WHAT YOU WILL DO:
a. Summarize the course page for Mathematical Models for Financial Markets in three sentences.
b. Please pick up the course page for Mathematical Models for Financial Markets after its last sentence and keep it going.

PROVIDED PASSAGE:
-- Begin --
Unit MATHEMATICAL MODELS FOR FINANCIAL MARKETS

Course
Finance and quantitative methods for economics
Study-unit Code
A000200
Location
PERUGIA
Curriculum
Statistics for finance and economics
Teacher
Davide Petturiti
Teachers
  • Davide Petturiti
Hours
  • 63 ore - Davide Petturiti
CFU
9
Course Regulation
Coorte 2021
Offered
2021/22
Learning activities
Caratterizzante
Area
Matematico, statistico, informatico
Academic discipline
SECS-S/06
Type of study-unit
Obbligatorio (Required)
Type of learning activities
Attività formativa monodisciplinare
Language of instruction

English
Contents

*) Probabilistic tools necessary to the understanding of the course
1) Generalities on financial options
2) The binomial model
3) The Black and Scholes model
4) Pricing of interest rate sensitive contracts
Reference texts

Lecture notes in English will be provided during the course.

The reference books are:

(Italian) G. Castellani, M. De Felice, F. Moriconi, Manuale di finanza – III. Modelli stocastici e contratti derivati, il Mulino, Bologna, 2006

(English) J.C. Hull, Options, Futures and Other Derivatives, 9th edition, Pearson, 2015
Educational objectives

At the end of the course the student will understand the logic of derivative contracts (in particular, forward contracts and options) and their pricing. He/she will be able to understand and use the most known stochastic pricing models based on the no-arbitrage principle, both in discrete and continuous time.
-- End --
DATA SECTION:
-- Begin --
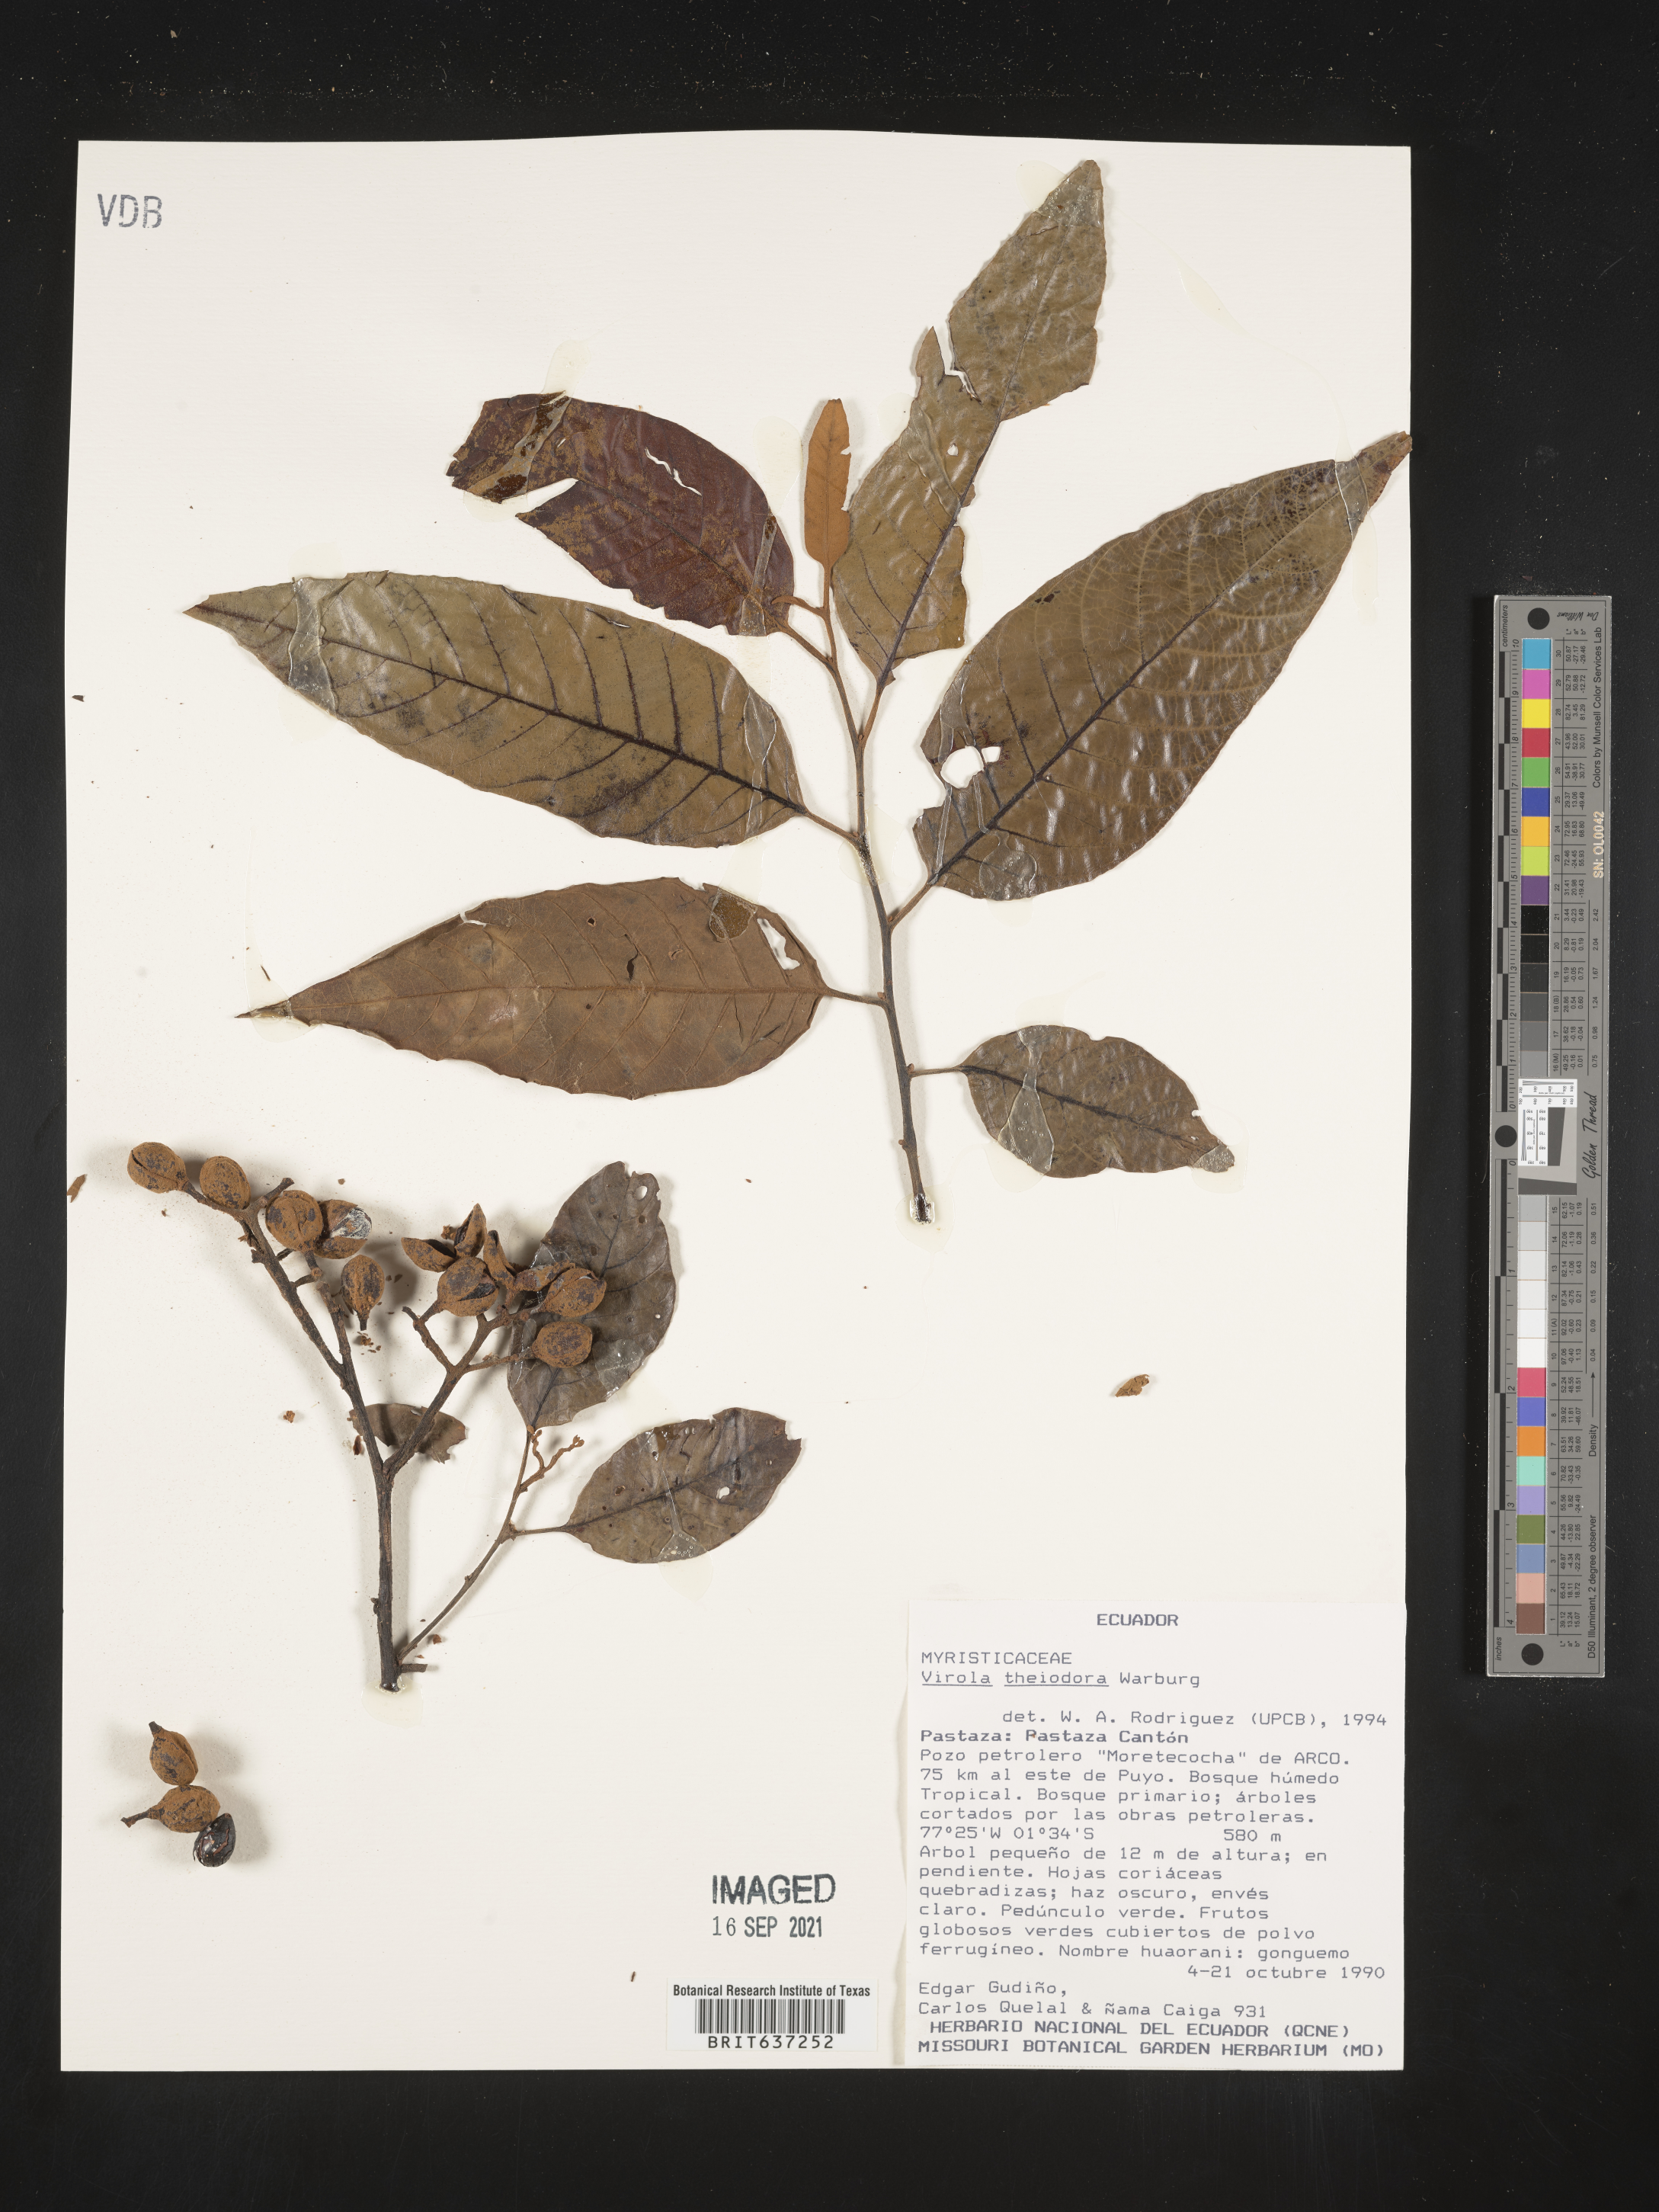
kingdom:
-- End --
EXERCISE RESULTS:
a. Mathematical Models for Financial Markets (code A000200) is a required 9-CFU unit of the Finance and quantitative methods for economics course in Perugia. Davide Petturiti teaches it in English over 63 hours, and it was offered in 2021/22. It covers probabilistic tools, financial options, the binomial and Black and Scholes models, and the pricing of interest rate sensitive contracts, with the aim that students understand the logic and pricing of derivative contracts and can use no-arbitrage stochastic pricing models in both discrete and continuous time.

b.
Prerequisites

The student must have basic knowledge of calculus, financial mathematics and probability theory provided by the Bachelor's courses: Matematica generale, Matematica finanziaria, Teoria matematica del portafoglio, Statistica. It is desirable that the student has passed the exam of the Master's course: Mathematical methods for risk management.
Teaching methods

The course is organized in face-to-face lectures and in-class exercises.
Other information

Students can ask for further explanations (individually or in small groups) during lecturer's office hours, available at the link: https://sites.google.com/site/davidepetturiti/
Learning verification modality

The exam consists in a written and an oral test. To access the oral test, the student has to get a mark of at least 15/30. Those students with a mark ranging between 15/30 and 18/30 (excluded) in the written test have to take the oral exam in the same call of the written exam.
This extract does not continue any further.